#### [The problem]
Return every line of the entries below word for word, omitting the pictures.

#### [Records provided]

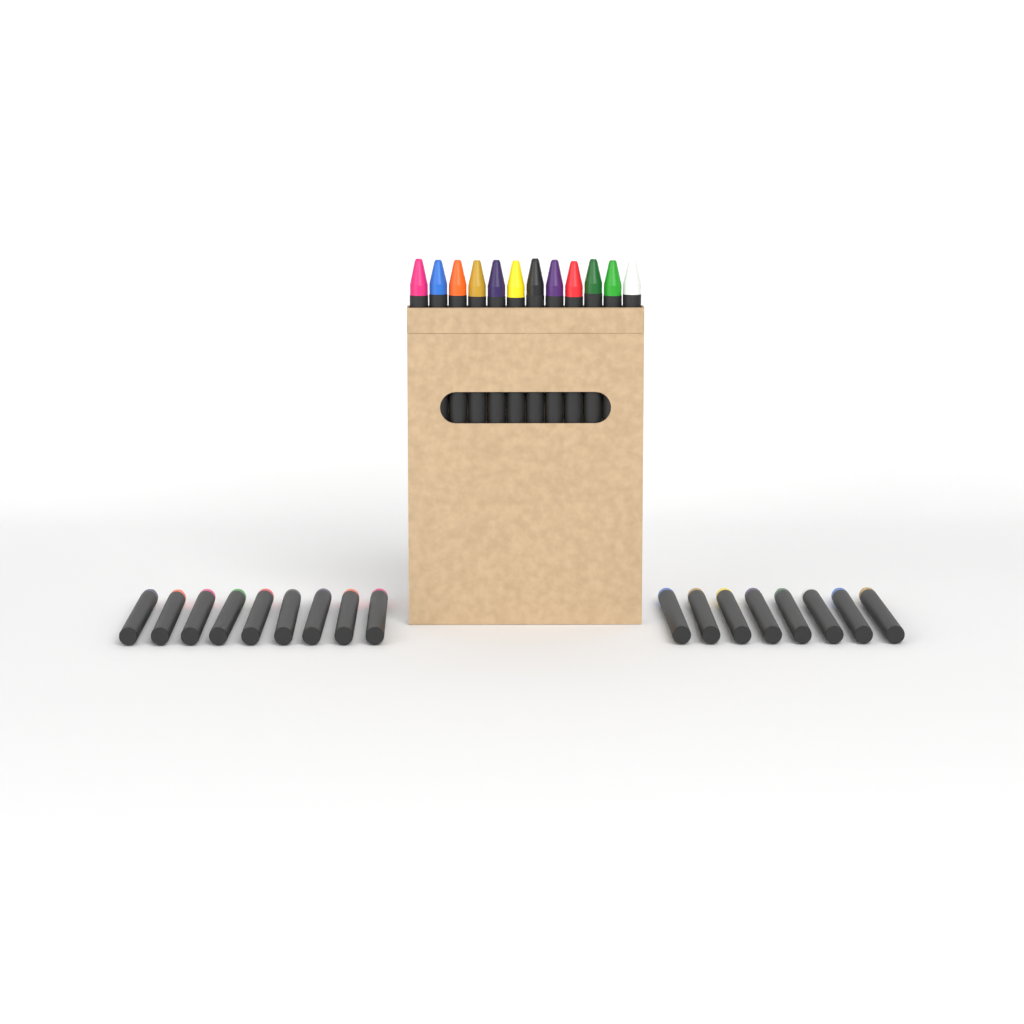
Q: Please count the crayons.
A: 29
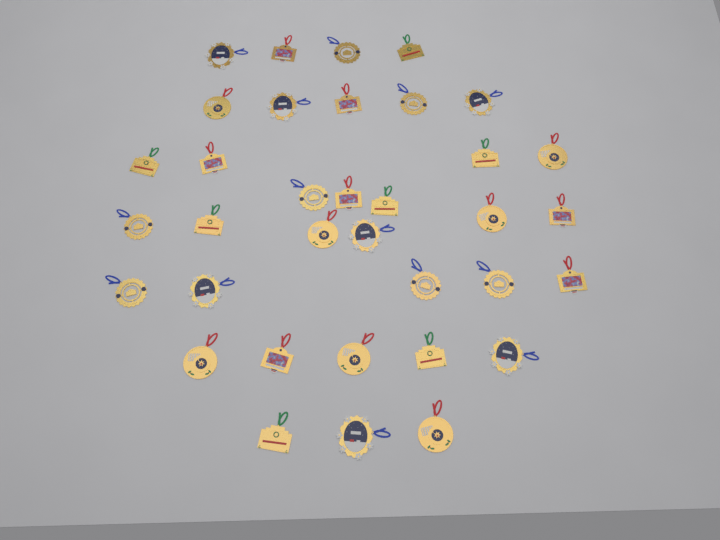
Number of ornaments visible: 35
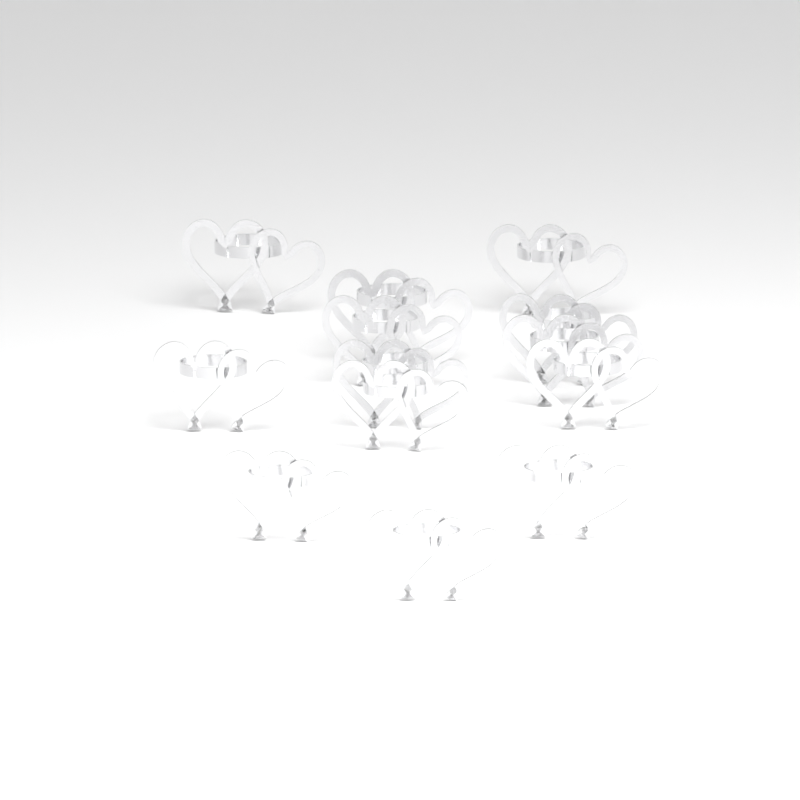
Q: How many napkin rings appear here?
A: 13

#### [Answer for the task]
Q: Please count the crayons.
A: 29
Number of ornaments visible: 35
Q: How many napkin rings appear here?
A: 13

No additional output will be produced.